Homecoming

August 12, 2024

Last weekend I experienced one of the coolest things I’ve witnessed in my life. Minneapolis, MN hosted the FIS Nordic Ski World Cup. The first time the United States has hosted a World Cup in 23 years. The last time Minnesota hosted the World Cup was almost 40 years ago, in 1985, on my home course in Northern Minnesota.

To put it mildly, there was significant pent-up demand for Minnesota ski fans to see the fastest Nordic skiers in the world with their own eyes, standing trailside. Over 20,000 fans lined the course each of the two days, creating a wall of sound, where athletes couldn’t judge their effort because they couldn’t hear themselves breathing.

20,000 Fans from around the World, but mostly Minnesota

It doesn’t hurt that the fastest woman in the world is Minneapolis’ own Jessie Diggins. Jessie, the 2024 World Cup Tour overall leader and 2018 Olympic Gold Medalist (“Here Comes Diggins” if you watched in NBC) hadn’t raced in Minnesota in 13 years.

Jessie is a hard-working, charismatic leader who helped change the culture of the U.S. Ski Team, lifting it to its current standing of third in the world. She is a product of the Minnesota high school skiing system that has produced a ton of Olympians, but also a large majority of the Nordic ski fans in Minnesota. Generations of high school Nordic skiers showed up in Minneapolis to watch Jessie Diggins and the rest of the U.S. Ski Team make history.

Jessie delivered with a Bronze and a 4th place finish, but the pandemonium that broke out with the surprise win of 23-year-old Alaskan Gus Schumacher was something to behold. Gus was a World Junior Champion several years ago and struggled to find his form against the big boys, but Minneapolis was his coming out party. He beat the best skier of all time, Johannes Klaebo, who wins 50% of World Cup races he enters. It was a true David and Goliath moment no one there that day will forget.

Gus Schmucher hoist by Rosie Brennen, Julia Kern, and Jessie Diggins (L to R).

For me, this was a coming home of sorts. The exposure I got to the World’s best Nordic skiers on my home course in 1985 as a 16 year old set me on my life path. I tried to race at that level for many years, moving to coaching when I realized that dream was just a dream I wasn’t capable of realizing. Coaching brought me around the world to many World Cups, World Championships, and Olympic Games. My teams delivered many historic results over my 12 year career. It was awesome. I put all of myself into it. I burnt out. I reinvented myself. I started a couple businesses. Had kids. Lived life. Locked that winter circus part of life away, never to return.

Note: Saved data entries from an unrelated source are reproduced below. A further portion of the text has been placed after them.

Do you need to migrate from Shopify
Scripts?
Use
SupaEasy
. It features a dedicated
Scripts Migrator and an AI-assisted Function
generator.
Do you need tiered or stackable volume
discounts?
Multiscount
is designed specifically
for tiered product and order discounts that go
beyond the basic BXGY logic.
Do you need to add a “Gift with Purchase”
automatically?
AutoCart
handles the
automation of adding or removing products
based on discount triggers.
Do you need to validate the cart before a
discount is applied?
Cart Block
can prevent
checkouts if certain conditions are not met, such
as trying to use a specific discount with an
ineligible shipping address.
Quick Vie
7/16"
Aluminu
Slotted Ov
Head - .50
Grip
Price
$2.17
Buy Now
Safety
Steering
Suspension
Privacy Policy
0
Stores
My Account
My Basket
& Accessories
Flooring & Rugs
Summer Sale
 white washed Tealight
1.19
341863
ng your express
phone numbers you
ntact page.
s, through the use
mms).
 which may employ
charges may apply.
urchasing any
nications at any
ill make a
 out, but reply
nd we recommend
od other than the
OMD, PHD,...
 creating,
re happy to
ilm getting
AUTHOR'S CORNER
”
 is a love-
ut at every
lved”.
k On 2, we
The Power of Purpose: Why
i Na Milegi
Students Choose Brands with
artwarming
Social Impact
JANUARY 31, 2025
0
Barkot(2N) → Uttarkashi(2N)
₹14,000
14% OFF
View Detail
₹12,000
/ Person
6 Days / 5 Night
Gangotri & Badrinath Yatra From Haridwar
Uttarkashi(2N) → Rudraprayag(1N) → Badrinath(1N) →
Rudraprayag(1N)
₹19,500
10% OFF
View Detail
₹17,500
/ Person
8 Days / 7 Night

The old adage goes, you can never go home again. After my experience last weekend, I agree. But, I also don’t. You can’t go back in the same way, thank goodness, but you can at least visit and relive the magic for a few hours. You can embrace the folks who helped form you and who you helped form. You can catch-up, reminisce, remember, and recall those days of old. You can stand there in the stands with tears in your eyes watching a young American receive the Gold, and know how all the puzzle pieces came together over the last 40 years to make this moment happen. How all those you embraced during this brief homecoming contributed in ways large and small to this result on this day.

No, you can’t go home again. But you can always visit. And see the place that made you with brand new eyes.

Jessie Diggins celebrating her homecoming with her team.